One of the most interesting sales was the first one of the season, The Art of F.P. Journe that took place on Friday at Christie’s. The line-up was unquestionably impressive: the top lots were a Tourbillon Souscription “2/20”, a pre-Souscription Resonance, and a Tourbillon Souverain with a jade dial, all of which sold for well into seven figures. In fact, the latter two watches both achieved record prices, with the pre-Souscription Resonance selling for about 25% more than the prior high.

Despite being arguably one of the biggest events of the season – F.P. Journe is after all the hottest independent watchmaker right now – the thematic auction was not widely covered in the media, at least by the biggest serious-minded English language publications that usually cover such things, like Hodinkee, Monochrome, and Fratello.

At the same time, the foreword of the auction catalogue described the sale as “curated by Christie’s” – perhaps ironically or in jest – but insiders and majority of important collectors were aware that all 40 lots in the sale were consigned by Watchbox (or entities related to the company), the giant secondary-market retailer that’s known to have the largest inventory of pre-owned F.P. Journe.

Most notably, Francois-Paul Journe himself was nowhere to be seen in the saleroom upstairs, although he was in the Four Seasons bar (I spoke with him right after the auction). His colleagues, including commercial director Masaki Saito, were in the saleroom. Mr Journe did, however, turn up at the weekend’s other auctions, including Christie’s sale the next day. He was also at Phillips where he bid on the record-setting Milgauss, though he stopped at well before the million-franc mark.

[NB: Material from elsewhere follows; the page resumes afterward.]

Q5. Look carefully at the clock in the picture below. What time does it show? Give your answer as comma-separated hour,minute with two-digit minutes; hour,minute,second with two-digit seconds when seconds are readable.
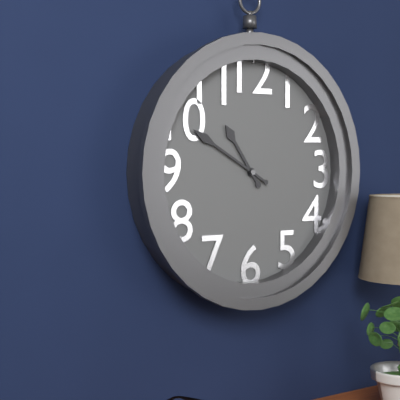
10,50
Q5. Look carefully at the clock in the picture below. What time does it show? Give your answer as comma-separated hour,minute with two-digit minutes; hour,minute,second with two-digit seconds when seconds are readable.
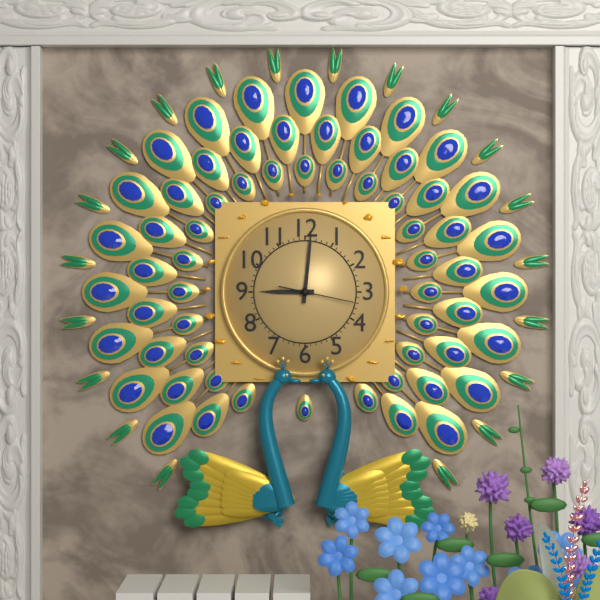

The saleroom during The Art of F.P. Journe

With these factors perhaps exerting some influence on the proceedings, the sale was certainly not the explosive event one would expect for a thematic sale, which often tend to be the high watermark for a brand. Big numbers were achieved, but far off last year’s highs, reflecting a new reality. Almost all the lots sold above the low estimate, just three hammered under, but half of the lots sold below the high estimate.

The last Tourbillon Souscription to be sold at auction, “1/20” at Phillips in November 2021, achieved CHF3.54 million. The example at Christie’s, numbered “2/20”, sold for CHF2.71 million – and it was arguably the best performing lot of the sale in relative terms. Similarly, a good example of a 2002 Resonance with a brass movement sold for CHF289,900, whereas it was a CHF400,000-450,000 watch a year ago.

The same considerations that came into play during the season’s other auctions also shaped the F.P. Journe thematic sale, particularly the narrow pool of bidders at the high end. The underbidder on the two of the three most valuable lots, for instance, was the same besuited gentleman standing at the back of the room, though he only walked away with the jade tourbillon.

Half a dozen lots from the end of the sale, auctioneer Rahul Kadakia, Christie’s head of jewellery, stepped down to be replaced by Emmanuelle Chan of Christie’s Hong Kong. As demonstrated during her wielding of the gavel, Ms Chan is fluent in French, English, and notably, Mandarin. As the happens, the winner of the Tourbillon Souscription was yet another recognisable face: a Chinese collector known for his pursuit of watches exactly like the Tourbillon Souscription.


Correction May 22, 2023: The original version of the article contained several incorrect facts: the associates of De Bethune only won two of the most valuable De Bethune lots at Phillips, not three; the besuited gentlemen at Christie’s was the underbidder on two of the sale’s most valuable lots, not three; and lastly, majority of lots at the F.P. Journe thematic sale hammered above the low estimate, and not below.